Saved entries:

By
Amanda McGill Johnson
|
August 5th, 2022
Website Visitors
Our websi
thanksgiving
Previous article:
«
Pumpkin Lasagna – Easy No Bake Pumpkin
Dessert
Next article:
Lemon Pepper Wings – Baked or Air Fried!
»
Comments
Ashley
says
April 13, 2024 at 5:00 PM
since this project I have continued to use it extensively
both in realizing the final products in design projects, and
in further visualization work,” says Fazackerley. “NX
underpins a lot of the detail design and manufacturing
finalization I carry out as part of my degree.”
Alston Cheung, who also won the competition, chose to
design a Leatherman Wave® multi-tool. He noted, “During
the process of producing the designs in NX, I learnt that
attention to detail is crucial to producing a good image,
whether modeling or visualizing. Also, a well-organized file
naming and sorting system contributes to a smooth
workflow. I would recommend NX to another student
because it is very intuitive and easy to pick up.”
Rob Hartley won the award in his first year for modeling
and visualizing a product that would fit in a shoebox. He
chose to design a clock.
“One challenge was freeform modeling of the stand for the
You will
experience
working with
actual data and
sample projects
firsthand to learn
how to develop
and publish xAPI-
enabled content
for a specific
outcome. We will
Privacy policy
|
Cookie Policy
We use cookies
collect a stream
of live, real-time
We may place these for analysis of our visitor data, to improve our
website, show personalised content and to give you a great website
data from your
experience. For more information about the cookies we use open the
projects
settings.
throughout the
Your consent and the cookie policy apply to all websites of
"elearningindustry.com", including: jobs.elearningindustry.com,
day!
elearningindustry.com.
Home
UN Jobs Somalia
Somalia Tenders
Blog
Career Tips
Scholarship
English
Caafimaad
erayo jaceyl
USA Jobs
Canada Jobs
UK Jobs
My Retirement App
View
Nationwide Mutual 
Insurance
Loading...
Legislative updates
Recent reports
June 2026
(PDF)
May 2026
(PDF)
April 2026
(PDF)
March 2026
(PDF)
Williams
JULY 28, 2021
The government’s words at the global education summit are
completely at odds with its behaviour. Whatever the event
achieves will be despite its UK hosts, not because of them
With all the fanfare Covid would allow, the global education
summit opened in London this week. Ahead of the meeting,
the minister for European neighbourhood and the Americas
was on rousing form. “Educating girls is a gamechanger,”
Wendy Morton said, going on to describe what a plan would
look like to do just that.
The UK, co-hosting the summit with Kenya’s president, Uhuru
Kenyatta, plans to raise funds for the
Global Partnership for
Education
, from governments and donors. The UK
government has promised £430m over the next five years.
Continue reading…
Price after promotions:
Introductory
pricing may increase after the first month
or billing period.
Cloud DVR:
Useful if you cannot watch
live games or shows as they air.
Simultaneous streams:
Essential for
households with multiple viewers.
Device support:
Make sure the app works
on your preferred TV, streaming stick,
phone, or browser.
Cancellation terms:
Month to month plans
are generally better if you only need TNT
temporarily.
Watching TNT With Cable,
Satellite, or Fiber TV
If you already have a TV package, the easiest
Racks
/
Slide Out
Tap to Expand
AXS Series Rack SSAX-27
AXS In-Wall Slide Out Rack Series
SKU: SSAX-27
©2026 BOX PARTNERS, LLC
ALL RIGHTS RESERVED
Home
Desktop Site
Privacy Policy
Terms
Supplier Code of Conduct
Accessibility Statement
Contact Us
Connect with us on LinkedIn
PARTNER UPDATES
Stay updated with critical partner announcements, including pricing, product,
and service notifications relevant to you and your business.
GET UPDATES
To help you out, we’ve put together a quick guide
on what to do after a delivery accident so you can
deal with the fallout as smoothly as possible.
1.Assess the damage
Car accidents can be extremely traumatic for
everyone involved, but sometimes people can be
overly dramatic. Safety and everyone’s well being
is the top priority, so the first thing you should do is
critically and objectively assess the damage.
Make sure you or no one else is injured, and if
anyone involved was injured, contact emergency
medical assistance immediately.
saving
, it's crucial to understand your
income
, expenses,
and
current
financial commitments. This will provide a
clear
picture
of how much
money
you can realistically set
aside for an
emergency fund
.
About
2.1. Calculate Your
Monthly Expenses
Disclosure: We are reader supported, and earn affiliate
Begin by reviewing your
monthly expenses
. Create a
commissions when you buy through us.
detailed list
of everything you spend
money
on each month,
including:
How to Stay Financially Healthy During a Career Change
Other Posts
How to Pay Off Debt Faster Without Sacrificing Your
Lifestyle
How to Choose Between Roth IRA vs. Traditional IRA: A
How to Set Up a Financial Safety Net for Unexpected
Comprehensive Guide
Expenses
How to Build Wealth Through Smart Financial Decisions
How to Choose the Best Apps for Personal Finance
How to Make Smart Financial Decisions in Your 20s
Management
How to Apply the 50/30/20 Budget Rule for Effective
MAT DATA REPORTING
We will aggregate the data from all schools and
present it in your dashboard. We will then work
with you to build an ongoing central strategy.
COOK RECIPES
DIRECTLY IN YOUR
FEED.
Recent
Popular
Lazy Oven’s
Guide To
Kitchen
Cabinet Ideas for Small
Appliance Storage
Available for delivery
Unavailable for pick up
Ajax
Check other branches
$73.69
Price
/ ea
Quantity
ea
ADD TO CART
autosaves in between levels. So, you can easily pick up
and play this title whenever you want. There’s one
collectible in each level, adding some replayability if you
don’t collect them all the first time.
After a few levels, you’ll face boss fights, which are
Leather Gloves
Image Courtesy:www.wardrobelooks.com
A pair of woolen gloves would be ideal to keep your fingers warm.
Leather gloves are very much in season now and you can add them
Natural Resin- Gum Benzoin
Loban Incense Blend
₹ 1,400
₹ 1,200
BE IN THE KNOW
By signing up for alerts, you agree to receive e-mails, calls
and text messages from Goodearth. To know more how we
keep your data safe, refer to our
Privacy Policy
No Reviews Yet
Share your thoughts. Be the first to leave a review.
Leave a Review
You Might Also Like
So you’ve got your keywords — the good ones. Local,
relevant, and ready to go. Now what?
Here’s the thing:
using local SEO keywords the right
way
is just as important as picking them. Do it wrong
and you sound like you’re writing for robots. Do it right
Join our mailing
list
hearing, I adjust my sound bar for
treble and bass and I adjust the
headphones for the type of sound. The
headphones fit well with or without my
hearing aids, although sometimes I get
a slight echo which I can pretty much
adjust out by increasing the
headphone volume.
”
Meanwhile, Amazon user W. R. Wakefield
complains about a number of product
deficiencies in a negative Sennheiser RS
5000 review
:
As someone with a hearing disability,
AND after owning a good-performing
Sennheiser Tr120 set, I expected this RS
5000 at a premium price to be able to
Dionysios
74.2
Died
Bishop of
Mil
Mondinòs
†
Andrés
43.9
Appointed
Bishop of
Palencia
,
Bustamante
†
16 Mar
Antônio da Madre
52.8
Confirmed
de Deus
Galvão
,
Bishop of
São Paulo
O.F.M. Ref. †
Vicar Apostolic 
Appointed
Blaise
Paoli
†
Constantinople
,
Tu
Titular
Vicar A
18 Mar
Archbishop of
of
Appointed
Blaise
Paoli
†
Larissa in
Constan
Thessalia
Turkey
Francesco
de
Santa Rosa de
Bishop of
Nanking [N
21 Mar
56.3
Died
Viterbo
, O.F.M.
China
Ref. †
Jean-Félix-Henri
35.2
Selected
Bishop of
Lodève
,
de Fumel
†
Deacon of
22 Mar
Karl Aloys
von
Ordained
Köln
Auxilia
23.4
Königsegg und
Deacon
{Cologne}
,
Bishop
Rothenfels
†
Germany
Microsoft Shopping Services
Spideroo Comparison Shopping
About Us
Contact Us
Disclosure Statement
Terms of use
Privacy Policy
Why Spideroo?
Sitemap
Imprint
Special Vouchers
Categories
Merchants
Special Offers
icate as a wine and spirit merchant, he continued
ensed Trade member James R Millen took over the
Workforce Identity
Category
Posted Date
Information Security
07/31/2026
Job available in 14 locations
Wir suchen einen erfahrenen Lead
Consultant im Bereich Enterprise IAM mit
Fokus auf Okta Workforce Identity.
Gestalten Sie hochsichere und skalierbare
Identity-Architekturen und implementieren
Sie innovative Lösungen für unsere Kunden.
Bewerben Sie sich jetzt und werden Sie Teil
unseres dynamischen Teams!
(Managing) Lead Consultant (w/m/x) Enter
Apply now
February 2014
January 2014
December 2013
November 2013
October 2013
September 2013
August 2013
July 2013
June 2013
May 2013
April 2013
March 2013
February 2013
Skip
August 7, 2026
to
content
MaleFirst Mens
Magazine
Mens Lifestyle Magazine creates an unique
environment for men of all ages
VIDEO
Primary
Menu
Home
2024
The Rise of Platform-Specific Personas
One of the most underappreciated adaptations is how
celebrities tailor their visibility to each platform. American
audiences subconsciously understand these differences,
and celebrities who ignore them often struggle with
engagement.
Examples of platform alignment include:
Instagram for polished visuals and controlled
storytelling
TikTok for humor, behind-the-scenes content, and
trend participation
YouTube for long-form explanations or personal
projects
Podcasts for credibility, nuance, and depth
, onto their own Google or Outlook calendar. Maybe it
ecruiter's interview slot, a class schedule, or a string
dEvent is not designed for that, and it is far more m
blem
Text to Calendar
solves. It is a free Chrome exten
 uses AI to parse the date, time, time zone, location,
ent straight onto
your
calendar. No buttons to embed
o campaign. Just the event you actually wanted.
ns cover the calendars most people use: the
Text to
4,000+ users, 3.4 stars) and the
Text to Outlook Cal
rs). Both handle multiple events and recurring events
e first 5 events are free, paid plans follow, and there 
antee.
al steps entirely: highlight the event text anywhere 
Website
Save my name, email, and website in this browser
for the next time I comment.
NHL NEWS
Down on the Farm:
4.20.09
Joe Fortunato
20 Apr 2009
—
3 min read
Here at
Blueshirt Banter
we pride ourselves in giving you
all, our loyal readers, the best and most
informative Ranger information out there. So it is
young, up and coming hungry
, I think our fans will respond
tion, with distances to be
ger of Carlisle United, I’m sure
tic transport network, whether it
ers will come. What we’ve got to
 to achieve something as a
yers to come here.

Work order:
Return, unchanged, the lines from the start of the items through the line that contains "firsthand to learn", including both of those lines.

Output below:
By
Amanda McGill Johnson
|
August 5th, 2022
Website Visitors
Our websi
thanksgiving
Previous article:
«
Pumpkin Lasagna – Easy No Bake Pumpkin
Dessert
Next article:
Lemon Pepper Wings – Baked or Air Fried!
»
Comments
Ashley
says
April 13, 2024 at 5:00 PM
since this project I have continued to use it extensively
both in realizing the final products in design projects, and
in further visualization work,” says Fazackerley. “NX
underpins a lot of the detail design and manufacturing
finalization I carry out as part of my degree.”
Alston Cheung, who also won the competition, chose to
design a Leatherman Wave® multi-tool. He noted, “During
the process of producing the designs in NX, I learnt that
attention to detail is crucial to producing a good image,
whether modeling or visualizing. Also, a well-organized file
naming and sorting system contributes to a smooth
workflow. I would recommend NX to another student
because it is very intuitive and easy to pick up.”
Rob Hartley won the award in his first year for modeling
and visualizing a product that would fit in a shoebox. He
chose to design a clock.
“One challenge was freeform modeling of the stand for the
You will
experience
working with
actual data and
sample projects
firsthand to learn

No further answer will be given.